* _Exercise set_
a) In the CSS Virginia passage, how many guns did the USS Cumberland carry?
b) Reproduce the CSS Virginia passage word for word, everything from "On March 8, 1862, Virginia" down to "the Union blockade.".
c) Take the CSS Virginia passage further, picking up right after its final sentence.

* _Passage_
★ ★ ★ ★
CSS Virginia
Wikimedia Commons · Public Domain

CSS Virginia

CSS

Why it matters

The CSS Virginia was born from desperation and scrap metal. When Union forces abandoned the Norfolk Navy Yard in April 1861, they burned the steam frigate USS Merrimack to the waterline and sank her. The Confederacy raised the hull, found the engines salvageable (barely), and built an armored casemate on top. Four inches of iron plate bolted over 24 inches of oak and pine, sloped at 36 degrees to deflect shot. She looked like a barn roof floating on a raft. She was the most dangerous warship in the Western Hemisphere.

On March 8, 1862, Virginia steamed into Hampton Roads and attacked the Union blockading squadron. She rammed and sank the USS Cumberland, a 24-gun sloop that went down with 121 of her crew still fighting. Her guns couldn't hurt Virginia. The frigate USS Congress surrendered after Virginia's shells set her ablaze. Another 120 men died. The wooden warships USS Minnesota, USS Roanoke, and USS St. Lawrence all ran aground trying to escape. If Virginia had returned the next morning unopposed, she could have broken the Union blockade.
★ ★ ★ ★
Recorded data
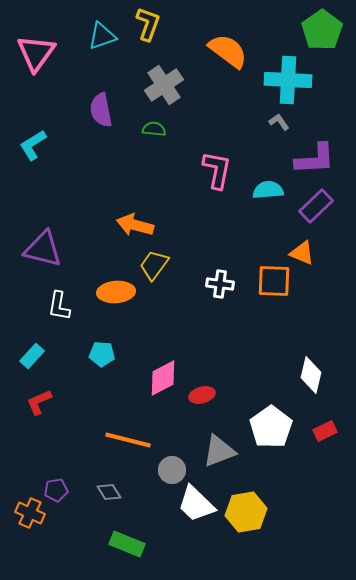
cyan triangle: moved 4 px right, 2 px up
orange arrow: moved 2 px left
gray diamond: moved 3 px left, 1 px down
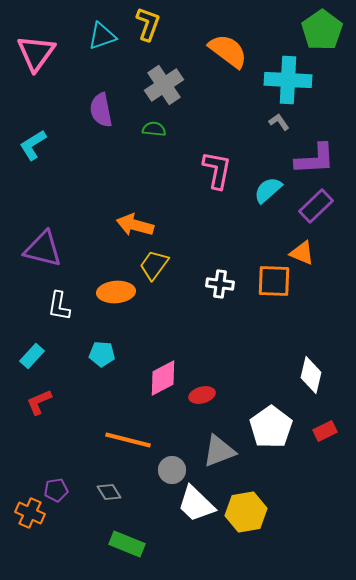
cyan semicircle: rotated 36 degrees counterclockwise
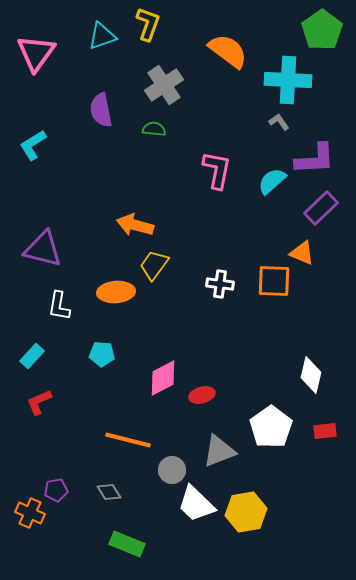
cyan semicircle: moved 4 px right, 9 px up
purple rectangle: moved 5 px right, 2 px down
red rectangle: rotated 20 degrees clockwise
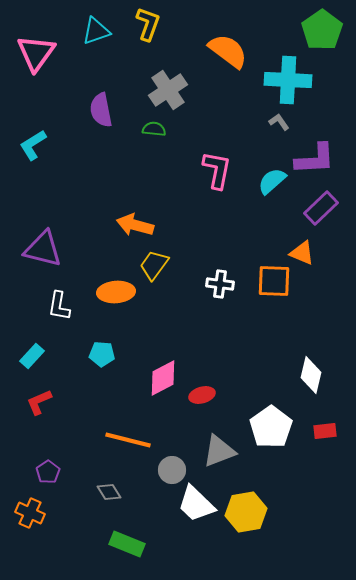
cyan triangle: moved 6 px left, 5 px up
gray cross: moved 4 px right, 5 px down
purple pentagon: moved 8 px left, 18 px up; rotated 25 degrees counterclockwise
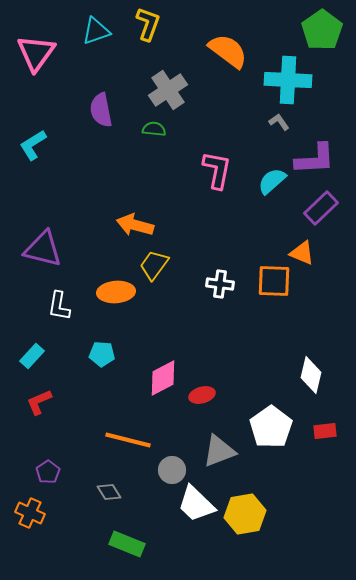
yellow hexagon: moved 1 px left, 2 px down
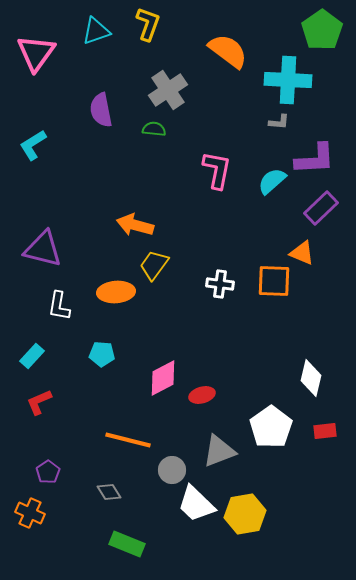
gray L-shape: rotated 130 degrees clockwise
white diamond: moved 3 px down
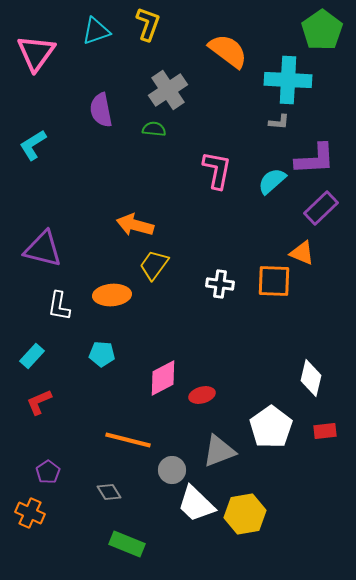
orange ellipse: moved 4 px left, 3 px down
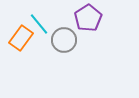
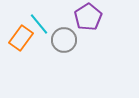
purple pentagon: moved 1 px up
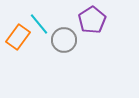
purple pentagon: moved 4 px right, 3 px down
orange rectangle: moved 3 px left, 1 px up
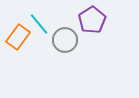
gray circle: moved 1 px right
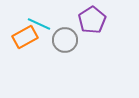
cyan line: rotated 25 degrees counterclockwise
orange rectangle: moved 7 px right; rotated 25 degrees clockwise
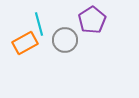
cyan line: rotated 50 degrees clockwise
orange rectangle: moved 6 px down
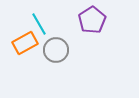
cyan line: rotated 15 degrees counterclockwise
gray circle: moved 9 px left, 10 px down
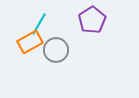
cyan line: rotated 60 degrees clockwise
orange rectangle: moved 5 px right, 1 px up
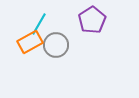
gray circle: moved 5 px up
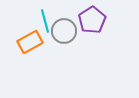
cyan line: moved 6 px right, 3 px up; rotated 45 degrees counterclockwise
gray circle: moved 8 px right, 14 px up
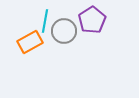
cyan line: rotated 25 degrees clockwise
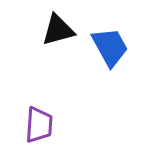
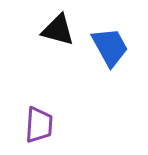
black triangle: rotated 30 degrees clockwise
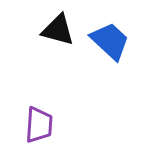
blue trapezoid: moved 6 px up; rotated 18 degrees counterclockwise
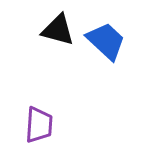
blue trapezoid: moved 4 px left
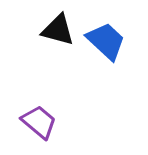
purple trapezoid: moved 3 px up; rotated 54 degrees counterclockwise
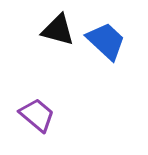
★ ★ ★ ★
* _Results for each task_
a) 24 guns

b)
On March 8, 1862, Virginia steamed into Hampton Roads and attacked the Union blockading squadron. She rammed and sank the USS Cumberland, a 24-gun sloop that went down with 121 of her crew still fighting. Her guns couldn't hurt Virginia. The frigate USS Congress surrendered after Virginia's shells set her ablaze. Another 120 men died. The wooden warships USS Minnesota, USS Roanoke, and USS St. Lawrence all ran aground trying to escape. If Virginia had returned the next morning unopposed, she could have broken the Union blockade.

c)
But Monitor was waiting. The four-hour engagement the next day proved that the age of wooden warships was finished. Virginia landed dozens of hits on Monitor without breaking through. Monitor's Dahlgrens cracked Virginia's armor in places but couldn't penetrate. Virginia tried to ram but Monitor was too nimble. It was the first battle between ironclad warships, and it ended with both sides claiming victory and neither ship sunk.

Virginia fought in the area for two more months but never left the Roads. Her 21-foot draft meant she could only navigate deep channels, and her engines, already condemned before the war started, could barely push her at walking speed. When Union forces advanced on Norfolk in May 1862, the crew tried to lighten her enough to escape upriver. They couldn't. On May 11, her crew set her afire and she exploded when the flames reached the magazine. Nothing of the ship survived.

What it was like

Serving aboard Virginia was volunteering to fight inside a dark, smoke-filled iron oven. The casemate had no portholes except the gun ports. Ventilation was whatever came through those openings when the guns weren't firing. During combat, the ports were filled with cannon muzzles and the interior filled with powder smoke so thick the gun crews couldn't see each other. The concussion of incoming fire that bounced off the armor still knocked men down and shattered anything not bolted to the structure.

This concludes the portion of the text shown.